> **Reading text**
▼▼▼

C sigsev after 1200 loops, system boundaries?

escape · Nov 5, 2015

Hi,

A problem with system limits or a program error. A C-program in test uses many malloc calls and pointers. I have run a program in test in a loop about 1200 times and it crashes with a core file. gdb -c ./test.core core does not give a good stacktrace. The execution of the takes about exactly 1 minute. The memory usage is low. The process reads a file at the same time.

Is there a system limit in FreeBSD to hangup a looped process after a time period or if a malloc count has been exceeded or because of some other system resource?

How to debug the program with many loops? Where to read about these? I have tried for example sysctl(8) without any results (known limit).

br,
e.

obsigna · Nov 5, 2015

escape said:
A C-program in test uses many malloc -calls and pointers. I have run a program in test in a loop about 1200 times and it crashes with a core file. gdb -c ./test.core core does not give a good stacktrace. The execution of the takes about exactly 1 minute. The memory usage is low. The process reads a file at the same time.
Is there a system limit in FreeBSD to hangup a looped process after a time period or if a malloc count has been exceeded or because of some other system resource?

No system limit. gdb should at least show the line number, where the crash happened, or did you compile your program with -g0, or did you strip the debugging symbols before testing?

▲▲▲

[Records from a data source]

▼▼▼

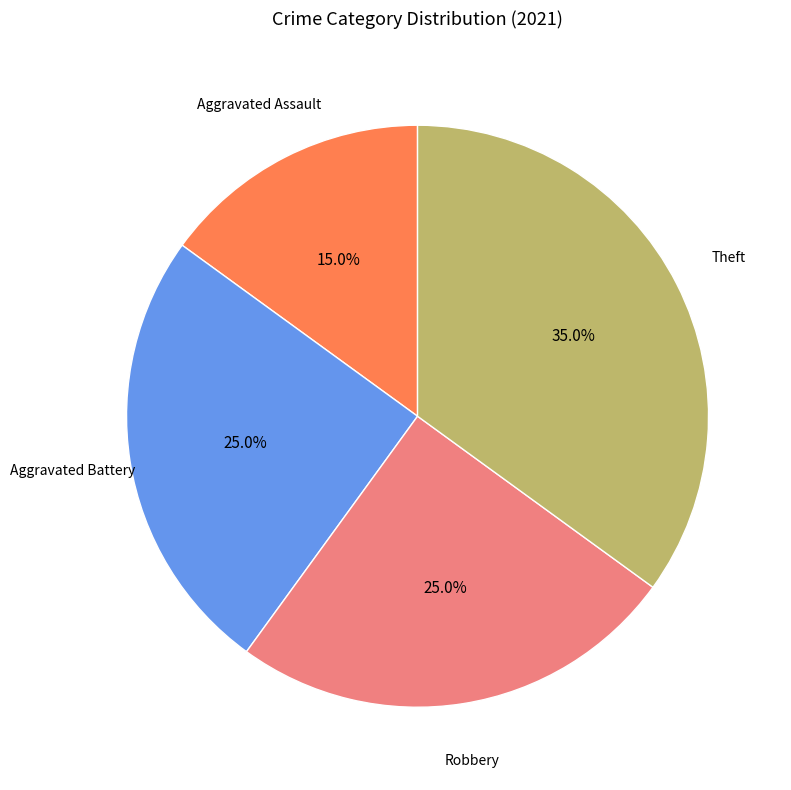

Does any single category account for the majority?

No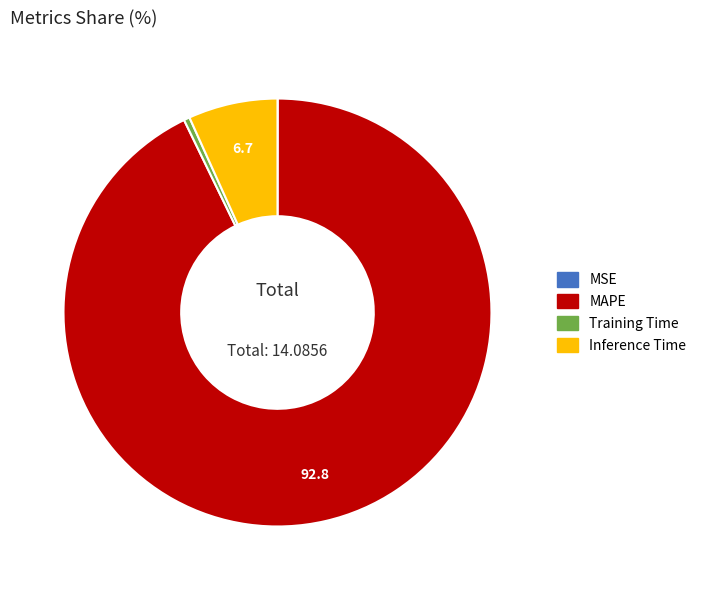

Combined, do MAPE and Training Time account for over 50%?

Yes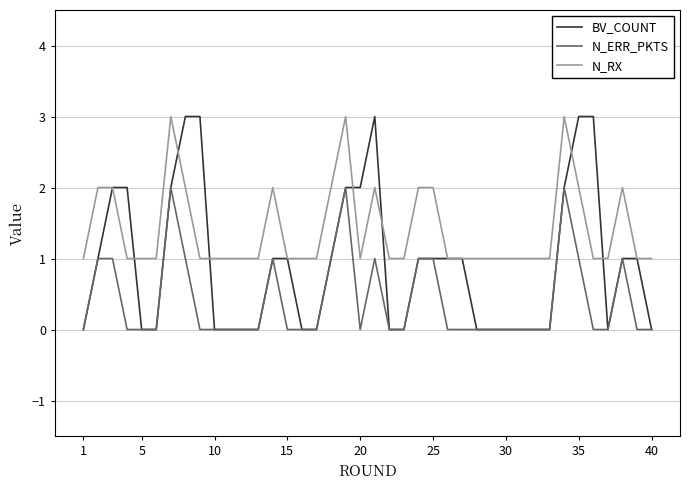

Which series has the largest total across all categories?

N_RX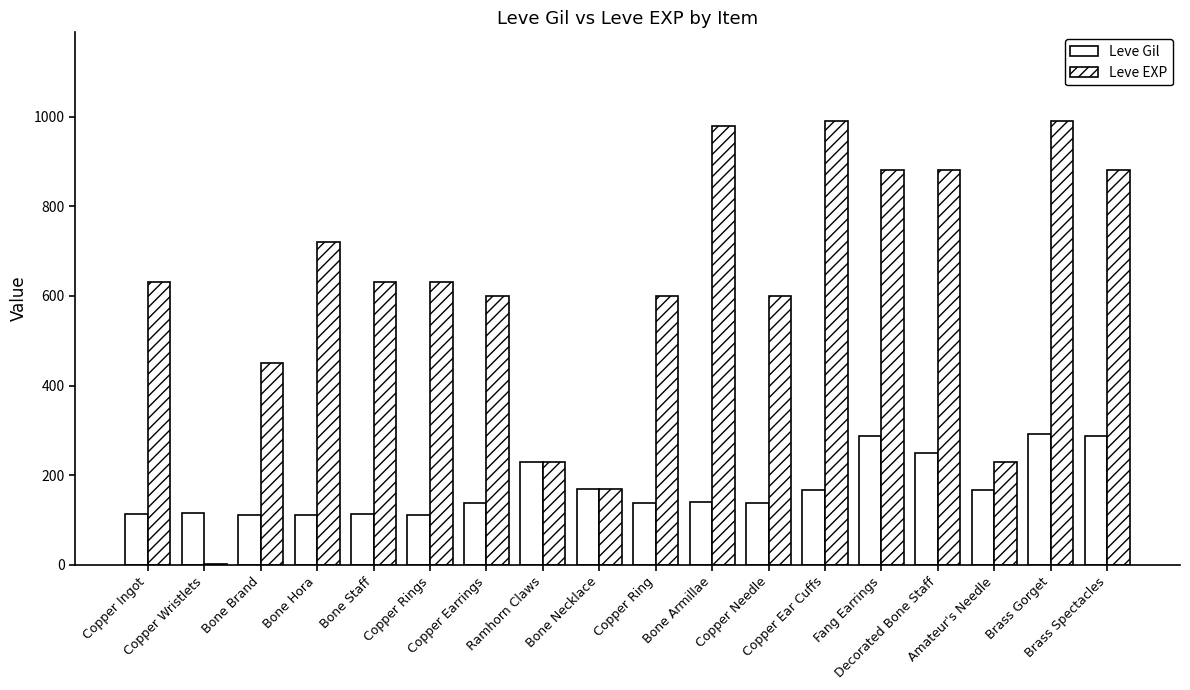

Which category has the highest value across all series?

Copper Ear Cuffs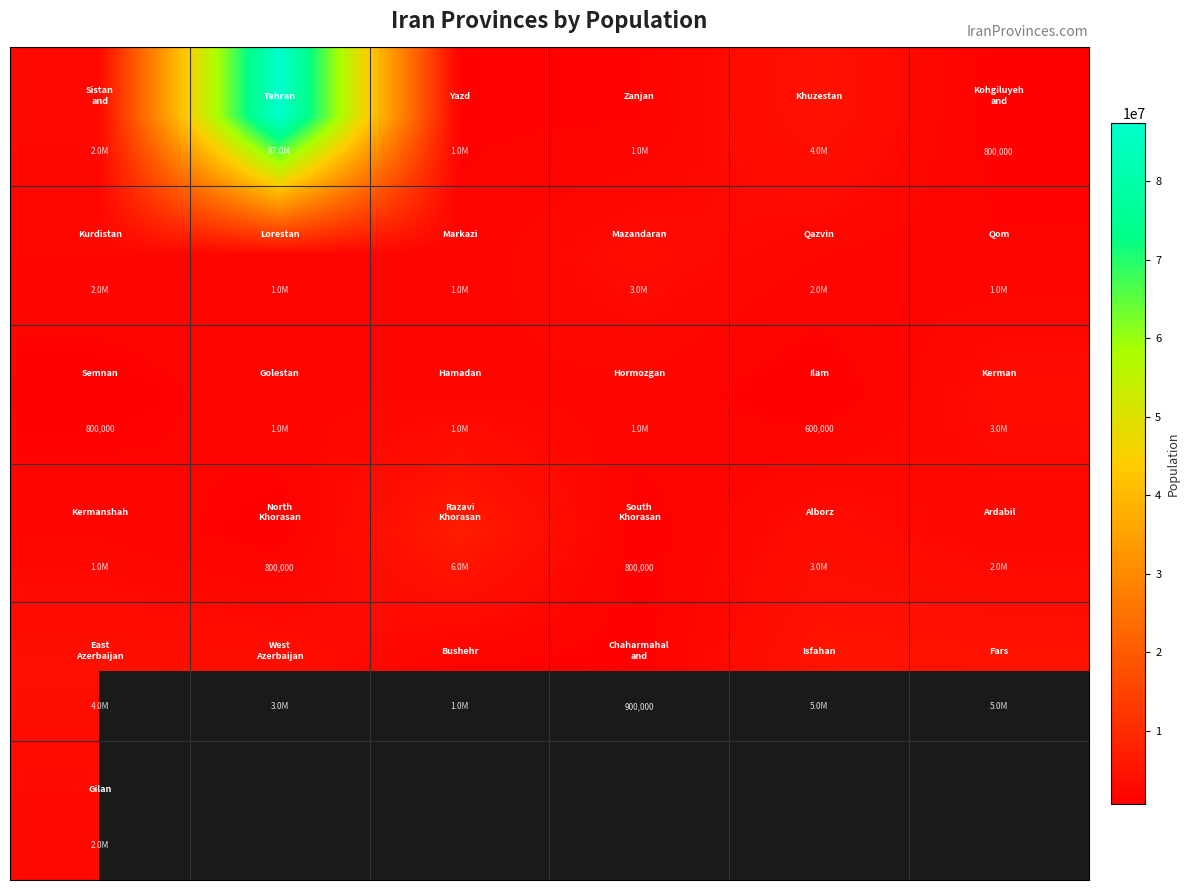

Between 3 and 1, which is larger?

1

▲▲▲

> **Directions**
Answer these questions from the forum thread about the crashing C program:
(a) About how many times was the program run in a loop before it crashed?
(b) According to the reply, is there a FreeBSD system limit behind the crash?
(c) What two possibilities does the reply raise to explain why gdb did not show the line number of the crash?

> **Response to the exercise**
(a) About 1200 times.
(b) No, the reply says there is no system limit.
(c) That the program was compiled with -g0, or that the debugging symbols were stripped before testing.